A few years back i attended a NPNA meeting where the son of the man who built the dinosaurs stopped in to talk with the neighbors about the best way to restore them (Can't for the life of me remember his name now, but i'm sure some of your readers will remember for me.)

They were, essentially, a labor of love. Those labors need to be remembered and celebrated.

My guess - the vandals were probably a couple of years older than your upcoming high school grad. And probably didn't grow up in Durham.


that is so sad!

Maybe an enterprising artist can take this on as a gift to the city? I'm sure there are ways to rebuilt it that don't cost gobs of money.


It's sad that the Museum does not value the Durham history embodied in this old bronto. If I had to guess, I would expect that it's a budgetary concern, but I bet a bunch of neighbors would be willing to help out. I'd certainly be willing to kick in some $$, and if appropriate volunteer labor to help restore this grand statue.

There may be some artistically inclined Durhamites that could connect with the family of the builder to figure out how to best re-build the beast.
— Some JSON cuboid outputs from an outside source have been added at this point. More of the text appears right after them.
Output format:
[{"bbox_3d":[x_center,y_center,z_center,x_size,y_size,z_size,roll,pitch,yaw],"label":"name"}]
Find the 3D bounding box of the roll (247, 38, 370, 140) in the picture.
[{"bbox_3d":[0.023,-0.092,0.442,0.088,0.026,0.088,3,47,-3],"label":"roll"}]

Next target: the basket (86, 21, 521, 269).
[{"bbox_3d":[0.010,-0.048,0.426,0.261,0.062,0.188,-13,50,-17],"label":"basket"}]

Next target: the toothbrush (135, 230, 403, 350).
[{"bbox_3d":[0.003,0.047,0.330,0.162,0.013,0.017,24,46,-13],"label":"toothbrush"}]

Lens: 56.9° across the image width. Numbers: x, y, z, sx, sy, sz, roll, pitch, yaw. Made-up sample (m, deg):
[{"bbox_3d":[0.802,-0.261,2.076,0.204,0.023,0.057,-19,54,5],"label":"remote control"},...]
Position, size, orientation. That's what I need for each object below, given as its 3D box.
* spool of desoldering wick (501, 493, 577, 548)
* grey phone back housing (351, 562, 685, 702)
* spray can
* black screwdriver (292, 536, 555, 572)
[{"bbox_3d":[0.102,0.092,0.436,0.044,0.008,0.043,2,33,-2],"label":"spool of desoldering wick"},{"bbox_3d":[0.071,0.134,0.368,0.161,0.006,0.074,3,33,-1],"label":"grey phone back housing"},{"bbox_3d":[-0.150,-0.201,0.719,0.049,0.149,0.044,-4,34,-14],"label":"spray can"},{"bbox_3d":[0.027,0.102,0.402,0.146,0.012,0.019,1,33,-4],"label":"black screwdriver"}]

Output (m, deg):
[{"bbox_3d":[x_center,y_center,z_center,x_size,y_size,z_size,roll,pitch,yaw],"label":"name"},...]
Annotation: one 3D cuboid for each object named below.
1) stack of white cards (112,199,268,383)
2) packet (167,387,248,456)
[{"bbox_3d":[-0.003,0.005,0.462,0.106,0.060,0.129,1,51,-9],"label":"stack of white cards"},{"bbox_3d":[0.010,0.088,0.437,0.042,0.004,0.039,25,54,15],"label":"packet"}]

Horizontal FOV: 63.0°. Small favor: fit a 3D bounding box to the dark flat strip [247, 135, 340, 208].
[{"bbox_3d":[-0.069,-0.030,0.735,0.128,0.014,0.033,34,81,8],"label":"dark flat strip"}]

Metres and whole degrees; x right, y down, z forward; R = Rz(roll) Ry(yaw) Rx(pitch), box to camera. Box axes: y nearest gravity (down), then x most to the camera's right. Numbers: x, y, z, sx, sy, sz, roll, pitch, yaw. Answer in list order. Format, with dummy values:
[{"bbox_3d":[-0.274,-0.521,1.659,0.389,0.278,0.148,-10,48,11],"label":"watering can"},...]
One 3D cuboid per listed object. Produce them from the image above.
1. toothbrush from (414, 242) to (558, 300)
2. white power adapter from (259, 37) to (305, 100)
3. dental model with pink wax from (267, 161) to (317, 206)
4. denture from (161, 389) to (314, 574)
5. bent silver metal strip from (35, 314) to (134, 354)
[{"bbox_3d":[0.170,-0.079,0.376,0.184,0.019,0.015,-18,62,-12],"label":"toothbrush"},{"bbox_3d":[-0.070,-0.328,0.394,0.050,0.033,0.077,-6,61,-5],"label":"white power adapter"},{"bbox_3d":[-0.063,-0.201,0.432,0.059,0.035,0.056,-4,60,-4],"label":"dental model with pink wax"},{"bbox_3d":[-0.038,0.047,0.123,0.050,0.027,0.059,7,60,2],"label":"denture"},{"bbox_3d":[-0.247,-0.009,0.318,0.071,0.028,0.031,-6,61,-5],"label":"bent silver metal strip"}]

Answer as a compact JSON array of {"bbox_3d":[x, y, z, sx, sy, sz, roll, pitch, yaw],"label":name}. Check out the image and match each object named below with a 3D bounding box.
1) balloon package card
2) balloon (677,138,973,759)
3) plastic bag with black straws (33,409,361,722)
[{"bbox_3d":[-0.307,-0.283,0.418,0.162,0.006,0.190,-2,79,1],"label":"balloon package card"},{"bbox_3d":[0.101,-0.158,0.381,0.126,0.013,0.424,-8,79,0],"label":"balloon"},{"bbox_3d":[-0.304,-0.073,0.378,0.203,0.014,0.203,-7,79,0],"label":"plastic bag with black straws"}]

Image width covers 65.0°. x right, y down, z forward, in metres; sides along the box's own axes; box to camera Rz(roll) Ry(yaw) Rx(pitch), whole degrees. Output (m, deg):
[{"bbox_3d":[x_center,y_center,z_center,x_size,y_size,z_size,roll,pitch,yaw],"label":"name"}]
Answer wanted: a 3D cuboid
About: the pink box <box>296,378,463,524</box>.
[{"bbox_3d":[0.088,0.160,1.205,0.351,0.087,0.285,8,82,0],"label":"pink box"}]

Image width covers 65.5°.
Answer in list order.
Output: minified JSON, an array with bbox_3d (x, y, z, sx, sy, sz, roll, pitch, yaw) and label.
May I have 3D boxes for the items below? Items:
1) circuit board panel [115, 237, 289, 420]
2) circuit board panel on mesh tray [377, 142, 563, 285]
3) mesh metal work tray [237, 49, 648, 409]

I'm worried that because the city is letting brush grow up that even if we restored the beloved old bronto that we wouldn't be able to see the icon from the street anyway, which may have prompted some fools to steal it. I don't like how the city is handling letting brush grow up everywhere in our parks!

Lisa Dilts, Duke Park Neighborhood

The son of the bronto's original creator (Richard Wescott) is Watts-Hillandale resident Dusty Wescott (he's also my brother-in-law, and is an incredible artist/craftsperson in his own right). He too is saddened by the damage to this Durham icon!


Just read this on Barry's site - http://dependableerection.blogspot.com/2009/06/friggin-awesome.html

Appears the head and the crooks who stole and wrecked the piece were found.

Lisa Olds

I am a life long resident of Durham.When I was a young girl,friends and I would walk to the Northgate park and ( what was called at that time )the Children's Museum. I lived just around the corner.What a different world it was back then in the early 70's.I would hate to see this fellow not being replaced.I know someone can fix him and certainly others would be willing to fund the money.What a shame!Build a larger fence,but still have him viewable from the street.Let's don't let kids that have nothing better to do with their time destroy what has been meaningful to the rest of us.Please fix him back to health!!!!